> **EXCERPT TO READ**:
+++++
Parsing XHTML results from Bing
- by Nir
Hello, i am trying to parse received search queries from bing search engines which are received in xhtml in java. I am using sax XmlReader to read the results but i keep on getting errors.
here is my code-this one is for the hadler of the reader:
import org.xml.sax.Attributes;
import org.xml.sax.SAXException;
import org.xml.sax.helpers.DefaultHandler;
public class XHTMLHandler extends DefaultHandler{
    public XHTMLHandler()
    {
        super();
    }
    public void startDocument ()
    {
        System.out.println("Start document");
    }
    public void endDocument ()
    {
    System.out.println("End document");
    }
    public void startElement (String uri, String name,String qName, Attributes atts)
    {
        if ("".equals (uri))
                System.out.println("Start element: " + qName);
            else
                System.out.println("Start element: {" + uri + "}" + name);
    }
    public void endElement (String uri, String name, String qName)
    {
    if ("".equals (uri))
        System.out.println("End element: " + qName);
    else
        System.out.println("End element:   {" + uri + "}" + name);
    }
    public void startPrefixMapping (String prefix, String uri)
      throws SAXException {
    }
    public void endPrefixMapping (String prefix)
      throws SAXException {
    }
    public void characters (char ch[], int start, int length)
        {
        System.out.print("Characters:    \"");
        for (int i = start; i < start + length; i++) {
            switch (ch[i]) {
            case '\\':
            System.out.print("\\\\");
            break;
            case '"':
            System.out.print("\\\"");
            break;
            case '\n':
            System.out.print("\\n");
            break;
            case '\r':
            System.out.print("\\r");
            break;
            case '\t':
            System.out.print("\\t");
            break;
            default:
            System.out.print(ch[i]);
            break;
            }
        }
        System.out.print("\"\n");
        }
}
and this is the program itself:
import java.io.BufferedReader;
import java.io.IOException;
import java.io.InputStreamReader;
import java.io.OutputStreamWriter;
import java.net.HttpRetryException;
import java.net.HttpURLConnection;
import java.net.URL;
import org.xml.sax.InputSource;
import org.xml.sax.SAXException;
import org.xml.sax.XMLReader;
import org.xml.sax.helpers.XMLReaderFactory;
public class Searching {
    private String m_urlBingSearch  = "http://www.bing.com/search?q=";
    private HttpURLConnection m_httpCon;
    private OutputStreamWriter m_streamWriter;
    //private BufferedReader m_bufferReader;
    private URL m_serverAdress;
    private StringBuilder sb;
    private String m_line;
    private InputSource m_inputSrc;
    public Searching()
+++++
> **DATASET EXCERPT**:
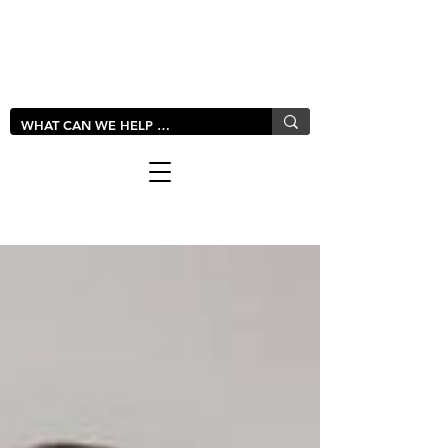
LIVLUSH
GLOBAL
+++++
> **DESCRIPTION OF THE TASK**:
Copy the Bing XHTML parsing post above word for word, from "here is my code-this" up to and including "void startDocument ()".

> **FINISHED TASK**:
here is my code-this one is for the hadler of the reader:
import org.xml.sax.Attributes;
import org.xml.sax.SAXException;
import org.xml.sax.helpers.DefaultHandler;
public class XHTMLHandler extends DefaultHandler{
    public XHTMLHandler()
    {
        super();
    }
    public void startDocument ()